GRAYSON —
Identified two years ago as being one of Kentucky’s lowest-performing schools, East Carter High has improved enough to gain the notice of the state’s top education official.
Education Commissioner Terry Holliday sent East Carter a message noting it is in the top 10 in the state in increasing its college and career readiness numbers.
In a year, from 2011 to 2012, the school went from 27 percent of its students being considered college- or career-ready on graduation to 66 percent.
The 39-percentage-point increase is hugely significant in light of new state accountability standards that focus on college and career readiness.
East Carter has improved by other measures too, according to Principal Larry Kiser. From test scores being in the bottom 5 percent in the state when designated a persistently low achieving school, it now places in the 71st percentile.
It has done so through a combination of new and tough educational guidelines and the assistance of an educational recovery staff of experts.
The recovery staff, which includes specialists in mathematics and English, is headed by Julia Rawlings, a Fleming County educator who has had teaching positions, school and district administrative posts and state appointments, including a stint as a highly skilled educator for the Kentucky Department of Education.
As a mentor to Kiser and faculty, Rawlings evaluates curriculum, assessments and other facets of the educational process at East Carter.
One of the chief emphases is on student engagement, according to Rawlings. “If students are engaged, hands-on, minds-on, they are more apt to hold the content,” she said.
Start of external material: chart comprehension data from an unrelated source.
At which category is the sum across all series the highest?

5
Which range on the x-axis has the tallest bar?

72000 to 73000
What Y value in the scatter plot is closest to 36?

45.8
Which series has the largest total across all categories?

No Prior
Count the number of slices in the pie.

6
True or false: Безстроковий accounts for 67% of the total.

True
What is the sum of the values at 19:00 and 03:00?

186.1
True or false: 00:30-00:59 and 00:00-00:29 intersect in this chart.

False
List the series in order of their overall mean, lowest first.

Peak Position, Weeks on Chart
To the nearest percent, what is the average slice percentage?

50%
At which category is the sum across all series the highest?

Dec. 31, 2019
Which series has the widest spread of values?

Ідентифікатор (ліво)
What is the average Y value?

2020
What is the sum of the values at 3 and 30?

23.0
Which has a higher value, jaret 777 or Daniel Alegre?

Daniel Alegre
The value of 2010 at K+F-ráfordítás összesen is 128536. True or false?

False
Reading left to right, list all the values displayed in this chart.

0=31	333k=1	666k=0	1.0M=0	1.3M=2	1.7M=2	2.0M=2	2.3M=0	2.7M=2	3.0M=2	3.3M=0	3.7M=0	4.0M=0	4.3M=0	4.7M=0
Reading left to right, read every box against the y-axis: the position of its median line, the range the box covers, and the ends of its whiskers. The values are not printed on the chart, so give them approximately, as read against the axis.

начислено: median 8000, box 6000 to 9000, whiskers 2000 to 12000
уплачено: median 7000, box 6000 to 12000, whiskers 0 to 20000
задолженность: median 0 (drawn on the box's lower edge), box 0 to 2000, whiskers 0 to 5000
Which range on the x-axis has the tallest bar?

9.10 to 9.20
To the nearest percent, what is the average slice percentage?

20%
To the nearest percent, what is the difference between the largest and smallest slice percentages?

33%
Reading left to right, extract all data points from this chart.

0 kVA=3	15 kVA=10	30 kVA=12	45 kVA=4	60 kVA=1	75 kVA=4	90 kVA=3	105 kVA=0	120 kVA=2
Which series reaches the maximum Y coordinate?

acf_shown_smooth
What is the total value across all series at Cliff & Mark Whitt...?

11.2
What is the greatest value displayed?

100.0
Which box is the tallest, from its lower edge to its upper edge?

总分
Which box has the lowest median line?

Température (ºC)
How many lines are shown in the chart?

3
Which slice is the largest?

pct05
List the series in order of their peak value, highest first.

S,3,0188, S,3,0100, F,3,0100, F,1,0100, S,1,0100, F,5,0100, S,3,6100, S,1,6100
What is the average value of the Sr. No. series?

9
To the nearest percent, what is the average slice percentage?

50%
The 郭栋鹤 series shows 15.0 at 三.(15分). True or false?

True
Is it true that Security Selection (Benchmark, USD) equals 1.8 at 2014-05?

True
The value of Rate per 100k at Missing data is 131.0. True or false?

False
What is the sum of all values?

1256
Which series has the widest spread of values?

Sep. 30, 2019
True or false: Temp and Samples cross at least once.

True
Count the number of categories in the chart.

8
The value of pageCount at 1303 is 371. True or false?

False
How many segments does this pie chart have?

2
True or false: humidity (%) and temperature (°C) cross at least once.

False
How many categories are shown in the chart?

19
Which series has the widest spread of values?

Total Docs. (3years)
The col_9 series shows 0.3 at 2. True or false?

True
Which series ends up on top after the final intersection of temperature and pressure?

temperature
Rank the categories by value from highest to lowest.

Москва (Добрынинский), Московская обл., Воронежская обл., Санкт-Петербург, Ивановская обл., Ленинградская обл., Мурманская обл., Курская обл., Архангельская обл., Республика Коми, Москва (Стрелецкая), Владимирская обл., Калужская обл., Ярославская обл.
It starts with maximizing class time by assigning work that starts the moment students walk into the classroom, setting learning targets, and using regular assessments to monitor each student’s progress.
Among tactics for engaging students is issuing them notebooks through which they take part in East Carter’s emphasis on using data to steer its improvement. Students record test scores, graph their progress and take notes on their class performance.
“We have become one of the most data-driven schools in the district,” Kiser said.
Planning is made on 30-day, 60-day and 90-day schedules, which make it flexible enough to change at almost a moment’s notice if teachers and administrators see a piece of the plan is not working well enough.
“It makes us look at what we are doing to achieve our goals,” Rawlings said. The goals also are more specific and whatever doesn’t get done in the 30-day plan rolls over to the 60-day time frame.
Recovery leaders are asking both staff and students to list both achievements and barriers to learning, and use what they hear to improve the educational and testing process, Rawlings said.
“Everything you do can be improved on,” Superintendent Ronnie Dotson said.
A school leadership team meets every other week. During the first year of the recovery it met weekly. It consists of school administrators, recovery staffers, central office administrators, and department heads.
The state will perform its next assessment of the school at the end of January and East Carter will continue its turnaround process for another year.